Pero un fenómeno que supera, como es lógico, el contexto del Viejo continente o del Nuevo mundo. Encontramos contenido obrerista (retórica o institucionalmente) en numerosas y grandes misiones soberanistas, identitarias, y en cierto sentido expansionistas en su “espacio vital” (Lebensraum): en la China comunista (pero nacionalista, capitalista y moralmente conservadora), en la República islámica de Irán (socialista en su definición constitucional, y profundamente religiosa en su naturaleza) o en la Turquía neo-otomana de Erdogan (apelando al trabajador y al productor nacional).

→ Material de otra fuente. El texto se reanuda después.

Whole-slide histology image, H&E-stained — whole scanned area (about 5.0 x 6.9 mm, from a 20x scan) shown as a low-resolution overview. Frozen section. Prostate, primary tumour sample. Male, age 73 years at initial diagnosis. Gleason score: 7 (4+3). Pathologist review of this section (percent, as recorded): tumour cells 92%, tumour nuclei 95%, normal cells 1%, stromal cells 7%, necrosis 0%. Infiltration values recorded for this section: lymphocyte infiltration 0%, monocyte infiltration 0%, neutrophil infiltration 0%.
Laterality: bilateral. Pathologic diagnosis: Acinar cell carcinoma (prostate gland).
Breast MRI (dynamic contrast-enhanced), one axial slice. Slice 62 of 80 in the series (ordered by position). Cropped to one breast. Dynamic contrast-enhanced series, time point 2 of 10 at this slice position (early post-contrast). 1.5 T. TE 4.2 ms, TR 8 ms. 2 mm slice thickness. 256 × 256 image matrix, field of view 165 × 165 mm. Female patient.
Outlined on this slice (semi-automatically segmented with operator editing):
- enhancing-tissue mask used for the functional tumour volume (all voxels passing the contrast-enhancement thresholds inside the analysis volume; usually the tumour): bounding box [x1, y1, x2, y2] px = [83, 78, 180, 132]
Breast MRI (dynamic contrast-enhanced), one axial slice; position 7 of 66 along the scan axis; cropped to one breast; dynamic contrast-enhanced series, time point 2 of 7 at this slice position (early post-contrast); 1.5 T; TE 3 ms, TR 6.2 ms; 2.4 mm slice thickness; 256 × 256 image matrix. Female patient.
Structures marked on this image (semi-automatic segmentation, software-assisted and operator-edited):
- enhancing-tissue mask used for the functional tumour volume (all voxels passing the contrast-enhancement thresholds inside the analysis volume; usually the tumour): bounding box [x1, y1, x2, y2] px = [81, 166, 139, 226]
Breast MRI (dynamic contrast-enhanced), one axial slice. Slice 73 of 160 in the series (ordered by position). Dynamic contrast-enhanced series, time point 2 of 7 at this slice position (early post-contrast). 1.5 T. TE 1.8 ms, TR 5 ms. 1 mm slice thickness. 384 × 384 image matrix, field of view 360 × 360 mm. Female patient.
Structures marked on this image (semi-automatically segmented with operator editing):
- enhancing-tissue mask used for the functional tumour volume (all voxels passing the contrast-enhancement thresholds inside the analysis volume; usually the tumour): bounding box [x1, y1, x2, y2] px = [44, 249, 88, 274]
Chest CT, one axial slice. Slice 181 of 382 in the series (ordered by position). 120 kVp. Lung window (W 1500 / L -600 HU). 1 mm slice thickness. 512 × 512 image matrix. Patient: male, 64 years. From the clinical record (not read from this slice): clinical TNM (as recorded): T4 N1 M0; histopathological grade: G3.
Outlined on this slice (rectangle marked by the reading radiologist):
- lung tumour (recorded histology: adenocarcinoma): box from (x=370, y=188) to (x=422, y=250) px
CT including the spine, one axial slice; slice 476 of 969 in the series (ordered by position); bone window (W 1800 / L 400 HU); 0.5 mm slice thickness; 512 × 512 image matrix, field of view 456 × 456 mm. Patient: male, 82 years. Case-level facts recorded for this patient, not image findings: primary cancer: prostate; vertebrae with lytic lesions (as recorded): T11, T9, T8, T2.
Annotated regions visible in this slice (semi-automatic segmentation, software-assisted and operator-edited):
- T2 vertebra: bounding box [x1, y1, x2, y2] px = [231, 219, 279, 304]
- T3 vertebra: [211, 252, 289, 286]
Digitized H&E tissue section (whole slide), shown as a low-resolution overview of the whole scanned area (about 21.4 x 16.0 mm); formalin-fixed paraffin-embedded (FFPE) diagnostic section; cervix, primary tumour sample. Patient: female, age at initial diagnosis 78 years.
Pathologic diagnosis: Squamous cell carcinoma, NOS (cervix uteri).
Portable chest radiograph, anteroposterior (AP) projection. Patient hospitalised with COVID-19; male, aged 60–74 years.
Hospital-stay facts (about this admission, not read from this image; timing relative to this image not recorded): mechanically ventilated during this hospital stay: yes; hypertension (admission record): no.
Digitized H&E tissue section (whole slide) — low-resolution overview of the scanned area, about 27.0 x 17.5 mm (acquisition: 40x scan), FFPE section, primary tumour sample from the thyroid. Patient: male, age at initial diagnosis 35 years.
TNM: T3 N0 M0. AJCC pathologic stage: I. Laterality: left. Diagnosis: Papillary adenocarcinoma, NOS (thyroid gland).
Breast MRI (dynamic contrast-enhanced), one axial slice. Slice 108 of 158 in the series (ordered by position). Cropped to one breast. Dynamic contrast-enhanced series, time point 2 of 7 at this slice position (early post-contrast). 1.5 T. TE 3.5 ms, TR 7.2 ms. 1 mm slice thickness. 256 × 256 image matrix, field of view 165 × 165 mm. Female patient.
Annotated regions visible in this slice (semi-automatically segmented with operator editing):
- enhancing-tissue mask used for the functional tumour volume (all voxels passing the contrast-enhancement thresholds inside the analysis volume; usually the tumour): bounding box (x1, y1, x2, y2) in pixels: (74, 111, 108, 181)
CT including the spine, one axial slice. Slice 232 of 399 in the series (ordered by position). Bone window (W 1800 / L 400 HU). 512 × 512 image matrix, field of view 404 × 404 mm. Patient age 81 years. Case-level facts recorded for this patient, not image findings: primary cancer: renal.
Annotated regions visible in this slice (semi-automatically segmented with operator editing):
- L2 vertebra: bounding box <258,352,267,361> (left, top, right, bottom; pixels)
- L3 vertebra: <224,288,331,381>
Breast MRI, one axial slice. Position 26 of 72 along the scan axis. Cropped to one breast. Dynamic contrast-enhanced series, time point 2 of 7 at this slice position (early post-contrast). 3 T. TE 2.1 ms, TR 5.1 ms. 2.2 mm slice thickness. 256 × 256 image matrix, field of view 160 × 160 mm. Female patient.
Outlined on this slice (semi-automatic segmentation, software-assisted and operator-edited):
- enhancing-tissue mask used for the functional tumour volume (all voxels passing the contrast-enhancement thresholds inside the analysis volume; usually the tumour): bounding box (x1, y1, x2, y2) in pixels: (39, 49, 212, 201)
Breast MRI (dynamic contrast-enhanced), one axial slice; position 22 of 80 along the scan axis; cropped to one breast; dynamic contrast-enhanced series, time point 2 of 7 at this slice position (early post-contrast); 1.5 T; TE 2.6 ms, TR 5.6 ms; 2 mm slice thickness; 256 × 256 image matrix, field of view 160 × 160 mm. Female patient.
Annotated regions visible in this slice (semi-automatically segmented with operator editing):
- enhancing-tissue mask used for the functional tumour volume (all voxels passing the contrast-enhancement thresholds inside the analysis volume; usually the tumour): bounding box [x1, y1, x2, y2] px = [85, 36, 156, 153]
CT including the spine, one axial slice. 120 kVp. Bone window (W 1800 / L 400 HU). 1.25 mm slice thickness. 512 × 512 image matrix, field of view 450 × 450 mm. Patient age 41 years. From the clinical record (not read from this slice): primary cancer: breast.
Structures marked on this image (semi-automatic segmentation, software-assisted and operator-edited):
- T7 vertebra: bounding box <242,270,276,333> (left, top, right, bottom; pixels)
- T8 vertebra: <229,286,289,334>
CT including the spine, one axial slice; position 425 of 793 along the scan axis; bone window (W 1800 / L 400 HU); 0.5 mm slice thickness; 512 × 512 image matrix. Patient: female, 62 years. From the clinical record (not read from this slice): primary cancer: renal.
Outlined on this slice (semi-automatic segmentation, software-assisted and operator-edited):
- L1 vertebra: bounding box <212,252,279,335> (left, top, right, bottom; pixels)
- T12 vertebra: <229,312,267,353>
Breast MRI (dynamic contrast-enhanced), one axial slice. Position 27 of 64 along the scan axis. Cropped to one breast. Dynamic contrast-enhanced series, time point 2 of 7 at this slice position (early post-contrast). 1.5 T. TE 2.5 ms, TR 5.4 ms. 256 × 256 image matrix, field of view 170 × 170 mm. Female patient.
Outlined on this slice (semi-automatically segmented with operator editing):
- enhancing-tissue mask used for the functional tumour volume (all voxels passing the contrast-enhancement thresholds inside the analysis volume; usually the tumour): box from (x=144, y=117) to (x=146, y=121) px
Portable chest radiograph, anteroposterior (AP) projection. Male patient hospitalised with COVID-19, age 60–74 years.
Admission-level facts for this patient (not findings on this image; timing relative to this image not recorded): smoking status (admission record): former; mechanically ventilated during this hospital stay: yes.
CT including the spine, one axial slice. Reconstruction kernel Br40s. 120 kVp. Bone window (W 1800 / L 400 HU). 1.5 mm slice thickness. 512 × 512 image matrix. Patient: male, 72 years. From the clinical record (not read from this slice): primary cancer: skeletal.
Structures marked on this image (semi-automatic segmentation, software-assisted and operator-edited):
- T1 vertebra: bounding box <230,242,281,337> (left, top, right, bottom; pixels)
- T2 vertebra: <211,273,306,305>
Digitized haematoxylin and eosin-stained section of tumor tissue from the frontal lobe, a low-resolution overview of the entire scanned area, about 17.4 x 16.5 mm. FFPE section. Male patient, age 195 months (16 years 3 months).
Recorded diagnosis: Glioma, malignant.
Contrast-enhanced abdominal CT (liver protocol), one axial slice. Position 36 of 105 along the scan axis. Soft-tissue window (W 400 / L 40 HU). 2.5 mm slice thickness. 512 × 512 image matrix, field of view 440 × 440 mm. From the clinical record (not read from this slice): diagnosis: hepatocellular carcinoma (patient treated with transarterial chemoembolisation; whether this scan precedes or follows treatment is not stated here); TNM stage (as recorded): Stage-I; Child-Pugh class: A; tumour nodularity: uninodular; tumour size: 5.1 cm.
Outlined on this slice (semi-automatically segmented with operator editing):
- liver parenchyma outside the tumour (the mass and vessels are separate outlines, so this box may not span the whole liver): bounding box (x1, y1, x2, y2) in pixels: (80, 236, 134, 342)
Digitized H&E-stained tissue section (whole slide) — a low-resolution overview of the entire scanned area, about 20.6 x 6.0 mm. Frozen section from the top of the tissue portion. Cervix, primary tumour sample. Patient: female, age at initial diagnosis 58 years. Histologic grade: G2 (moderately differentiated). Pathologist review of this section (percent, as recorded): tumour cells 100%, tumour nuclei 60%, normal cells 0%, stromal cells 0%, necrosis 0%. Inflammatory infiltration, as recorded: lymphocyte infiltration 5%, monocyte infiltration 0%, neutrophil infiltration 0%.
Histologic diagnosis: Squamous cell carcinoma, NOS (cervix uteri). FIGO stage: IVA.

Trabajadores que sufrían, y así se lo hacían ver o creer, las consecuencias de las políticas diseñadas por los supuestos poderes globalistas: sus empleos serían flexibles y precarios ante la economía colaborativa, sus vidas debían adaptarse al desarrollo sostenible que disfrutarían las élites urbanas, las prestaciones y subvenciones sociales serían para aquellos sectores considerados como “diversos”, sus barrios tenían que acoger la multiculturalidad no deseada en las urbanizaciones burguesas, sus tradiciones se olvidarían ante la sentencia dictada por las modas posmodernas de millonarios encubiertos como filántropos, sus identidades nacionales se dejarían de lado por los dictados cosmopolitas de quienes viajaban sin pasaporte y en primera clase. El discurso obrerista del “patriotismo social”, en clave nacionalista o nativista, resultaba: las redes difundían su relato y las elecciones impulsaban a sus formaciones (amplia o limitadamente) también desde zonas rurales, barrios periféricos y polígonos industriales.